Gonadotropins stimulate the ovaries and cause mild ovarian enlargement. Well-established exercise programs may be continued prior to ovulation but may need to be limited afterward. Because of the increased ovarian size, activities which may be jarring to the pelvis should be avoided. Limit yourself to routine activities that are not strenuous. Jogging, aerobics, horseback riding and heavy lifting (>25 lbs) may increase ovarian discomfort.
If you have not started your period 14 days after the IUI or timed intercourse, you may do a home pregnancy test. Testing earlier than 14 days may yield a false positive due to residual hCG (which is a pregnancy hormone) in your urine. If you have a positive home test, please call the office to schedule a blood pregnancy test. If your test is negative and you still have not started your period, please let us know.
Because your ovaries have produced a higher number of eggs than they usually do, they may become enlarged causing you to have symptoms of mild hyperstimulation such as abdominal bloating and weight gain of 2-3 pounds. Mild symptoms may be treated with decreased activity and observation at home. Moderate to severe hyperstimulation occurs rarely (<2%) and causes fluid to accumulate in the abdomen making you feel very distended and bloated. If you experience symptoms of pelvic pain, bloating, weight gain of more than 8 pounds, vomiting, difficulty breathing or decreased urine output, please report this to our physicians or staff immediately. In very rare cases, this can lead to a salt/water imbalance, temporary kidney or heart failure and blood clots. These major symptoms require hospitalization until resolution occurs. Even more uncommon (<1%) is ovarian rupture or twisting (torsion). These complications also may require hospitalization. The other major risk of gonadotropin therapy is multiple gestation, which is approximately 30% in contrast to a rate of 1% in the general population. Even with careful monitoring, the risk of multiples cannot be eliminated. While most of these pregnancies are twins, triplet or higher numbers do occur. Multiple gestation is associated with increased risk of pregnancy loss, premature delivery, pregnancy-induced hypertension and post-partum hemorrhage. If multiple gestation does occur, you will be counseled regarding the risks/benefits of continuing the pregnancy with multiples versus undergoing pregnancy reduction (reducing the fetal number). The decision, of course, is ultimately yours.

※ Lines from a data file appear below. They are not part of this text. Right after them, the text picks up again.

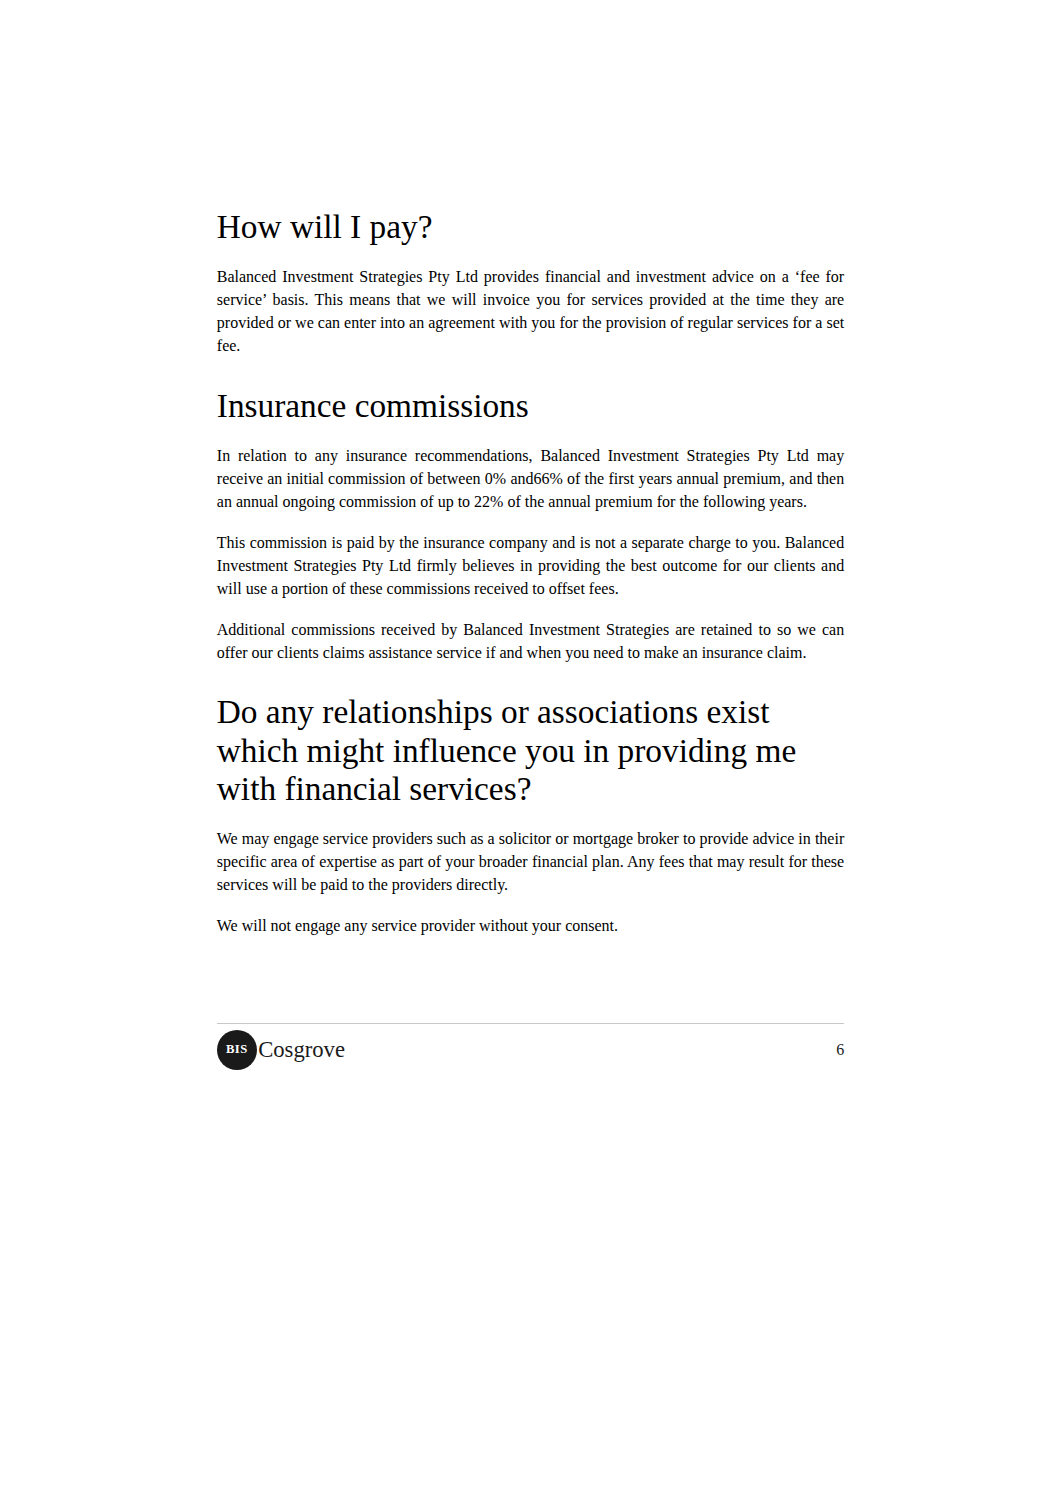How will I pay?
Balanced Investment Strategies Pty Ltd provides financial and investment advice on a ‘fee for service’ basis. This means that we will invoice you for services provided at the time they are provided or we can enter into an agreement with you for the provision of regular services for a set fee.
Insurance commissions
In relation to any insurance recommendations, Balanced Investment Strategies Pty Ltd may receive an initial commission of between 0% and66% of the first years annual premium, and then an annual ongoing commission of up to 22% of the annual premium for the following years.
This commission is paid by the insurance company and is not a separate charge to you. Balanced Investment Strategies Pty Ltd firmly believes in providing the best outcome for our clients and will use a portion of these commissions received to offset fees.
Additional commissions received by Balanced Investment Strategies are retained to so we can offer our clients claims assistance service if and when you need to make an insurance claim.
Do any relationships or associations exist which might influence you in providing me with financial services?
We may engage service providers such as a solicitor or mortgage broker to provide advice in their specific area of expertise as part of your broader financial plan. Any fees that may result for these services will be paid to the providers directly.
We will not engage any service provider without your consent.
BIS
Cosgrove
6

Yes. If the estradiol levels are not rising appropriately or if there is inadequate follicular development, the cycle may need to be canceled. Conversely, if the estradiol level rises too high or if there are too many follicles present, the doctor may counsel you to discontinue the cycle and not take hCG. It is always difficult for patients to be told the cycle needs to be canceled, but your safety comes first. When hyperstimulation is present and the risk of multiples is high, it is usually the best approach. Even if the cycle is canceled and no hCG is given, there is a 15% chance that spontaneous ovulation may occur. Therefore you will be advised not to have intercourse until your menstrual period begins.